As access to telemedicine grows, results from the 2018 Long-Term Care Trend poll show Americans age 40 and older have widespread comfort with the technology. Over half are comfortable using a live video service like Skype for a medication consultation or for ongoing management of a chronic condition. While telemedicine services may hold particular promise for older adults in need of long-term care, The Associated Press-NORC Center for Public Affairs Research survey finds that older Americans have some concerns, with the No. 1 concern being that it could result in lower-quality care.

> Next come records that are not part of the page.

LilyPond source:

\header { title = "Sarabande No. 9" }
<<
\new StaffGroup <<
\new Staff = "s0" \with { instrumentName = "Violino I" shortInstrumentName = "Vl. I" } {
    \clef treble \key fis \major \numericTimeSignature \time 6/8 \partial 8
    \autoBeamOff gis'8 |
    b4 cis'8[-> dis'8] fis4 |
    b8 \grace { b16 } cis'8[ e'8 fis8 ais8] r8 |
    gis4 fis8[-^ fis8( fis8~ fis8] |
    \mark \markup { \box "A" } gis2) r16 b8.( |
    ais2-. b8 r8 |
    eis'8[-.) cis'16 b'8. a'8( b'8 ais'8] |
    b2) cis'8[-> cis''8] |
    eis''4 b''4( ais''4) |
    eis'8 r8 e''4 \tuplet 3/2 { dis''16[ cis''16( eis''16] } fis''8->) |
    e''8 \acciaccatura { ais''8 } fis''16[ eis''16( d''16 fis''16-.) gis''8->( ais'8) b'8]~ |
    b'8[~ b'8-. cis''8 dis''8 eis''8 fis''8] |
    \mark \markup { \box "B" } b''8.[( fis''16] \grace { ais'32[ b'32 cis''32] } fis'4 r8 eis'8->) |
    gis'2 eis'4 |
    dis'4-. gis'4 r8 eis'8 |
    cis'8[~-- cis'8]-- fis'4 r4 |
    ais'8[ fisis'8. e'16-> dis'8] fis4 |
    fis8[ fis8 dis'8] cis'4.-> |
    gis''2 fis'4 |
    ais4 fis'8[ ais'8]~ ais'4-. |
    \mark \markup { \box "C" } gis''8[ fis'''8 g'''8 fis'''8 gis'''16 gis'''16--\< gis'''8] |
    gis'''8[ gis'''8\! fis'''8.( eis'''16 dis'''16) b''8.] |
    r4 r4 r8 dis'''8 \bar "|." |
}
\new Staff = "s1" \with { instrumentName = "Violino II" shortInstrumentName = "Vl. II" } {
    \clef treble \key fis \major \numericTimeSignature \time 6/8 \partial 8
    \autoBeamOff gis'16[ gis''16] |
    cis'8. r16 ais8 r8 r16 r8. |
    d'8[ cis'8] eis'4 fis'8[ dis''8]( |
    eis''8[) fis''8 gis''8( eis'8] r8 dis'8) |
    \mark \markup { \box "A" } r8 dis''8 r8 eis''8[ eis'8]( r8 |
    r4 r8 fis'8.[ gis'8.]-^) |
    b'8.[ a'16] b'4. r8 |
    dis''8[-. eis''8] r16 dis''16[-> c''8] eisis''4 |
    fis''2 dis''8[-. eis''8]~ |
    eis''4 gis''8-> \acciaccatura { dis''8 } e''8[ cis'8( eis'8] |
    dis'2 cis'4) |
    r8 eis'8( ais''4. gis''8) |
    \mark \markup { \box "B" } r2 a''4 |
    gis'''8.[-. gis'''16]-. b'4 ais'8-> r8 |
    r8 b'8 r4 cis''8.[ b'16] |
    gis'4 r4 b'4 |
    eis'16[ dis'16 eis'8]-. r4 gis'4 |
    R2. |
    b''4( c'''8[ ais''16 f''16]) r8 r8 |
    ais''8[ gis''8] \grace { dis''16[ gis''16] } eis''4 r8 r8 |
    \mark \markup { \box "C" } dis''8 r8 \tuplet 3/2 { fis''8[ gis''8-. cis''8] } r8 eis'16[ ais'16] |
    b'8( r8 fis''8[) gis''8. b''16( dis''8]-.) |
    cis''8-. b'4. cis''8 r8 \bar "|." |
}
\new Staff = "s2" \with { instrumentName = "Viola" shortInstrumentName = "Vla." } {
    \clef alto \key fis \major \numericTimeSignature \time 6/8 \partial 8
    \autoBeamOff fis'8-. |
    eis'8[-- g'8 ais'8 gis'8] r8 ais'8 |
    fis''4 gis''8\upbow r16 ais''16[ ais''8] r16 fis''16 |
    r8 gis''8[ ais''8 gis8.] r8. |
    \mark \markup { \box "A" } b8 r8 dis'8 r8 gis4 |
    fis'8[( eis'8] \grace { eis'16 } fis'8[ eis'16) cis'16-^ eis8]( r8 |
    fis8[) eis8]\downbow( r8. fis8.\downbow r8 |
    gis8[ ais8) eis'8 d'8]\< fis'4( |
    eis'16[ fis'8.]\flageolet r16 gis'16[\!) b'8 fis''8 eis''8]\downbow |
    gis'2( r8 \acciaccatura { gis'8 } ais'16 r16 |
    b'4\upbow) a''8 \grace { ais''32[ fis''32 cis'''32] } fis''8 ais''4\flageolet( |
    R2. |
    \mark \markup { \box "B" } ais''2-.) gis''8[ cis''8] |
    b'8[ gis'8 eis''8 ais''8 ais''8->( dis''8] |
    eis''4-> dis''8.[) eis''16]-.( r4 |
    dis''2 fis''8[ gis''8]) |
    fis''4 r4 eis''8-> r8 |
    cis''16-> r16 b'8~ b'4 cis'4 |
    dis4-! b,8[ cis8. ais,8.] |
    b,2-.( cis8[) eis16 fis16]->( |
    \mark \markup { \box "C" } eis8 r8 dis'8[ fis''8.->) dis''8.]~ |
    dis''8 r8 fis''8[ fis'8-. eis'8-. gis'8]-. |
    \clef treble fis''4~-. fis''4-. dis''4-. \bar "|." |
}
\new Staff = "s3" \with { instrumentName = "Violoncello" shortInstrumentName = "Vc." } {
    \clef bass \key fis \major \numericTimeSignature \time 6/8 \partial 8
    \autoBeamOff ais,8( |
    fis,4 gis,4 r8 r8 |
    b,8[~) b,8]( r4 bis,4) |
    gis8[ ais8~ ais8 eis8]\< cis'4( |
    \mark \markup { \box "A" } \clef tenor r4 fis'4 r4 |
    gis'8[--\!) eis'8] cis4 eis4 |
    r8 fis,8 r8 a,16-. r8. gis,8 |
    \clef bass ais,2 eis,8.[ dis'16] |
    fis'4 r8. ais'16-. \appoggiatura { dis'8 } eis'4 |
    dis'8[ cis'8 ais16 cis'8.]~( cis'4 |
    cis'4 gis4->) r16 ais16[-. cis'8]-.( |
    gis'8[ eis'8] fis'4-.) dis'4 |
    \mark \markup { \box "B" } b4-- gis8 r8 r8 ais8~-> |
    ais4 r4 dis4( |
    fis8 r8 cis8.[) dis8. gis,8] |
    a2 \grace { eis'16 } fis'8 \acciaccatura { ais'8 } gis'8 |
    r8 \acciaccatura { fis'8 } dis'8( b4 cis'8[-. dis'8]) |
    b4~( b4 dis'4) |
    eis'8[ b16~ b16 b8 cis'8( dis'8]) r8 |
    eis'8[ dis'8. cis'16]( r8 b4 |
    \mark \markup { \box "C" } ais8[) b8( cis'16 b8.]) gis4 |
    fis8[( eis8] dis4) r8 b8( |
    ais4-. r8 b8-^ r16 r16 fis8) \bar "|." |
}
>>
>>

Since 2013, The AP-NORC Center has conducted annual surveys investigating older Americans’ experiences and attitudes regarding long-term care to contribute data to help policymakers, health care systems, and families address this issue. This sixth poll in the annual series also finds that older Americans continue to lack confidence in their ability to afford the costs of long-term care services and that few believe social safety net programs will provide a similar level of benefits five years down the road.
For the first time, this year’s study also explored the perspectives of younger adults, those age 18 to 39, generating new insights on their views of long-term care and personal experiences with caregiving. The results comparing younger and older Americans are detailed here.
The AP-NORC Center conducted this study with funding from The SCAN Foundation. The poll includes 1,945 interviews with a nationally representative sample of Americans using the AmeriSpeak® Panel, including 423 adults age 18-39 and 1,522 adults age 40 and older.